**WORK TO BE COMPLETED:** Your answer should be the records below, repeated exactly as they stand.

++++++++

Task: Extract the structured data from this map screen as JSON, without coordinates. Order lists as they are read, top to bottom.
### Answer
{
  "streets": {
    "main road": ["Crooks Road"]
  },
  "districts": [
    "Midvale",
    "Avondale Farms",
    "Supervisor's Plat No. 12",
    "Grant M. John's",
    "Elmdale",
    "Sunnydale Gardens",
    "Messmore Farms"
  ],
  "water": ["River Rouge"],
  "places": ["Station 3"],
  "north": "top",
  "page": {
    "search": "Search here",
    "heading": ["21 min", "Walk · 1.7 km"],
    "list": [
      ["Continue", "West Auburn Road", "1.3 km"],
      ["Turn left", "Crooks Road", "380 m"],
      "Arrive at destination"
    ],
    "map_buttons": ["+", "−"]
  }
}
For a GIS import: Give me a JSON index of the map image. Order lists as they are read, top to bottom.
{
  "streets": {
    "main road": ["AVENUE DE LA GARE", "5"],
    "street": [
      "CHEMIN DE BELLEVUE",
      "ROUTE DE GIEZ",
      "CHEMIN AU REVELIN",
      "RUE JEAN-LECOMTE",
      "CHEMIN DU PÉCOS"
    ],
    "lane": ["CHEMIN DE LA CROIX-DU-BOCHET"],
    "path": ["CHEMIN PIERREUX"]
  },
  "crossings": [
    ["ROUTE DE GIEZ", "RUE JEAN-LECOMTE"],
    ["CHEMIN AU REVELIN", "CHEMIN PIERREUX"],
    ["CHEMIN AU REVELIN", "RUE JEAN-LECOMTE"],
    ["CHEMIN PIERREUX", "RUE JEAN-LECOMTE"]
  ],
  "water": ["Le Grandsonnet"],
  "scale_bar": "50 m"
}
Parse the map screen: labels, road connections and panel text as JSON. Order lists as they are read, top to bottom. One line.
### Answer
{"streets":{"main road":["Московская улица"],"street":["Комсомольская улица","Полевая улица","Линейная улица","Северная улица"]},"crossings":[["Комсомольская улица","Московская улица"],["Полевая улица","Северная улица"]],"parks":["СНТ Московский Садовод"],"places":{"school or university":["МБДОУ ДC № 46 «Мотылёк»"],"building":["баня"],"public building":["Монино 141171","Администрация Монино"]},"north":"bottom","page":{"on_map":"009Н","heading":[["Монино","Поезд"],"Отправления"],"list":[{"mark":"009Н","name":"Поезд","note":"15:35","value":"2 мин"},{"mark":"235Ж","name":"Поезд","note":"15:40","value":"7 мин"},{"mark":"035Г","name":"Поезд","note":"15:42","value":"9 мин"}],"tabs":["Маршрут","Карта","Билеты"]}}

++++++++

**RESULT OF THE EXERCISE:**
Task: Extract the structured data from this map screen as JSON, without coordinates. Order lists as they are read, top to bottom.
### Answer
{
  "streets": {
    "main road": ["Crooks Road"]
  },
  "districts": [
    "Midvale",
    "Avondale Farms",
    "Supervisor's Plat No. 12",
    "Grant M. John's",
    "Elmdale",
    "Sunnydale Gardens",
    "Messmore Farms"
  ],
  "water": ["River Rouge"],
  "places": ["Station 3"],
  "north": "top",
  "page": {
    "search": "Search here",
    "heading": ["21 min", "Walk · 1.7 km"],
    "list": [
      ["Continue", "West Auburn Road", "1.3 km"],
      ["Turn left", "Crooks Road", "380 m"],
      "Arrive at destination"
    ],
    "map_buttons": ["+", "−"]
  }
}
For a GIS import: Give me a JSON index of the map image. Order lists as they are read, top to bottom.
{
  "streets": {
    "main road": ["AVENUE DE LA GARE", "5"],
    "street": [
      "CHEMIN DE BELLEVUE",
      "ROUTE DE GIEZ",
      "CHEMIN AU REVELIN",
      "RUE JEAN-LECOMTE",
      "CHEMIN DU PÉCOS"
    ],
    "lane": ["CHEMIN DE LA CROIX-DU-BOCHET"],
    "path": ["CHEMIN PIERREUX"]
  },
  "crossings": [
    ["ROUTE DE GIEZ", "RUE JEAN-LECOMTE"],
    ["CHEMIN AU REVELIN", "CHEMIN PIERREUX"],
    ["CHEMIN AU REVELIN", "RUE JEAN-LECOMTE"],
    ["CHEMIN PIERREUX", "RUE JEAN-LECOMTE"]
  ],
  "water": ["Le Grandsonnet"],
  "scale_bar": "50 m"
}
Parse the map screen: labels, road connections and panel text as JSON. Order lists as they are read, top to bottom. One line.
### Answer
{"streets":{"main road":["Московская улица"],"street":["Комсомольская улица","Полевая улица","Линейная улица","Северная улица"]},"crossings":[["Комсомольская улица","Московская улица"],["Полевая улица","Северная улица"]],"parks":["СНТ Московский Садовод"],"places":{"school or university":["МБДОУ ДC № 46 «Мотылёк»"],"building":["баня"],"public building":["Монино 141171","Администрация Монино"]},"north":"bottom","page":{"on_map":"009Н","heading":[["Монино","Поезд"],"Отправления"],"list":[{"mark":"009Н","name":"Поезд","note":"15:35","value":"2 мин"},{"mark":"235Ж","name":"Поезд","note":"15:40","value":"7 мин"},{"mark":"035Г","name":"Поезд","note":"15:42","value":"9 мин"}],"tabs":["Маршрут","Карта","Билеты"]}}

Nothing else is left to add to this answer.